Des événements isolés à une image unique de l'attaque

06/07/2026 · ~6 min de lecture
SIEMCorrélationRéponse aux incidentsMITRE ATT&CK

Les signaux de sécurité vivent dans des flux séparés — une anomalie sur un serveur ici, une alerte de sécurité sur un appareil là, une déviation dans l'ADN comportemental d'un appareil, et un événement d'attaque capturé dans un piège. Pris isolément, chacun paraît marginal. Mais une vraie compromission n'est aucun d'eux pris séparément — c'est l'histoire qui se déroule à travers tous. Le moteur de corrélation de Doogree lit cette histoire.

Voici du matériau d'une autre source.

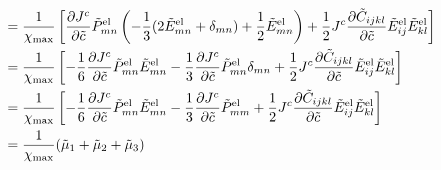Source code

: \documentclass[../main.tex]{subfiles}
\begin{document}
\begin{align}
    &= \fc{1}{\xmax}\left[\pdiff{\jc}{\tc} \tPel{mn} \left( -\fc{1}{3}(2\tEel{mn}+\delta_{mn})+ \fc{1}{2} \tEel{mn}\right)+ \fc{1}{2}\jc \pdiff{\td{C}_{ijkl}}{\tc}\tEel{ij}\tEel{kl} \right] \\
    &= \fc{1}{\xmax}\left[-\fc{1}{6}\pdiff{\jc}{\tc} \tPel{mn} \tEel{mn} - \fc{1}{3}\pdiff{\jc}{\tc} \tPel{mn}\delta_{mn} +  \fc{1}{2}\jc \pdiff{\td{C}_{ijkl}}{\tc}\tEel{ij}\tEel{kl} \right] \\
    &= \fc{1}{\xmax}\left[-\fc{1}{6}\pdiff{\jc}{\tc} \tPel{mn} \tEel{mn} - \fc{1}{3 }\pdiff{\jc}{\tc} \tPel{mm} +  \fc{1}{2}\jc \pdiff{\td{C}_{ijkl}}{\tc}\tEel{ij}\tEel{kl} \right] \\
    &= \frac{1}{\xmax}(\td{\mu}_1 + \td{\mu}_2 + \td{\mu}_3)
\end{align}
\end{document}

Le problème : quatre flux, aucun ne parle aux autres

Doogree dispose déjà de quatre sources de vérité distinctes : les anomalies serveur, les alertes de sécurité des appareils, les anomalies dans l'ADN comportemental d'un appareil et les événements d'attaque — honeytokens, force brute, contact avec un C2. Le problème, c'est que chaque flux est surveillé isolément : un administrateur voit six alertes de faible gravité et les classe comme du bruit. Mais ces mêmes six alertes, enchaînées les unes aux autres, sont un balayage qui a mené à un accès qui a mené à un déplacement latéral. Le bruit était l'attaque.

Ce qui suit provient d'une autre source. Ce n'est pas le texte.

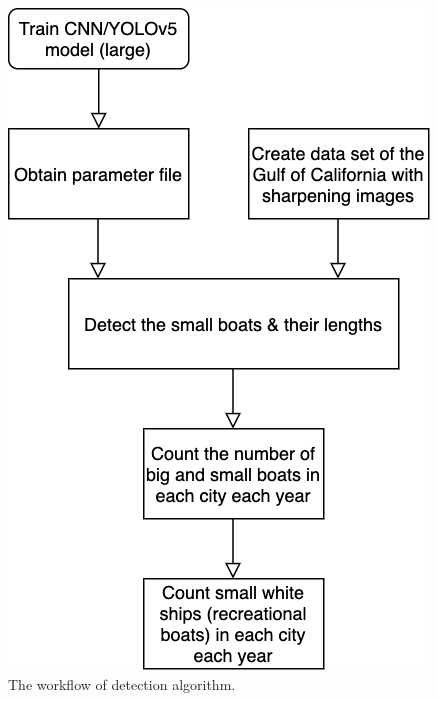 \begin{figure}[h]
    \centering
    \includegraphics[scale=0.35]{img/workflow.png}
    \caption{The workflow of detection algorithm.}
    \label{fig:workflow}
\end{figure}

La solution : corrélation par entité et par temps

Le moteur de corrélation s'exécute toutes les 5 minutes et fait trois choses. 1. Regrouper par entité. Tous les signaux des quatre flux sont regroupés autour d'une entité partagée — un appareil, un serveur ou l'adresse IP d'un attaquant. 2. Regrouper par temps. Dans une fenêtre de deux heures, afin que des signaux espacés mais proches se relient dans la même histoire. 3. Projeter sur la kill-chain. Chaque signal est projeté sur une étape grossière de la chaîne d'attaque MITRE ATT&CK : reconnaissance → accès → exécution → évasion → déplacement latéral → C2 → impact. Le résultat : un seul incident en cours par entité, au lieu d'un déluge d'alertes.

Un incident, pas dix alertes. Au lieu de submerger l'administrateur avec chaque signal pris séparément, le moteur les replie tous dans un unique enregistrement persistant par entité. Moins de bruit, plus d'histoire.

Escalade : une chaîne pire que n'importe quelle alerte isolée

C'est ici que réside la vraie valeur. Lorsque plusieurs étapes différentes de la kill-chain s'accumulent sur la même entité, le moteur escalade automatiquement la gravité — une chaîne reconnaissance → accès → latéral est bien plus grave que chacun de ses maillons pris à part. Et lorsqu'un incident atteint le niveau élevé ou critique, le système pousse une alerte vers les administrateurs de l'espace de travail et propose un bouton de confinement qui agit avec consentement — une correction avec consentement, pas une action aveugle.

Cycle de vie : de l'alerte à la clôture

Un incident n'est pas un éclair ponctuel mais un enregistrement doté d'un état : ouvert, pris en compte, résolu. Vous pouvez le prendre en compte, l'investiguer et le clôturer — et tout est conservé pour la traçabilité. Au-dessus de tout cela s'exécute un résumé SOC quotidien par e-mail qui synthétise les incidents ouverts de gravité élevée/critique, afin qu'aucune chaîne ouverte ne passe entre les mailles du filet.

Pourquoi c'est important pour une petite entreprise : il s'agit d'une véritable capacité SOC — corrélation inter-flux, étiquetage ATT&CK et une liste d'incidents courte et graduée avec un récit d'attaque clair — sans équipe SOC. Au lieu de fixer quatre écrans et de deviner, vous obtenez une liste unique : ce qui se passe, sur qui, et à quelle étape de l'attaque.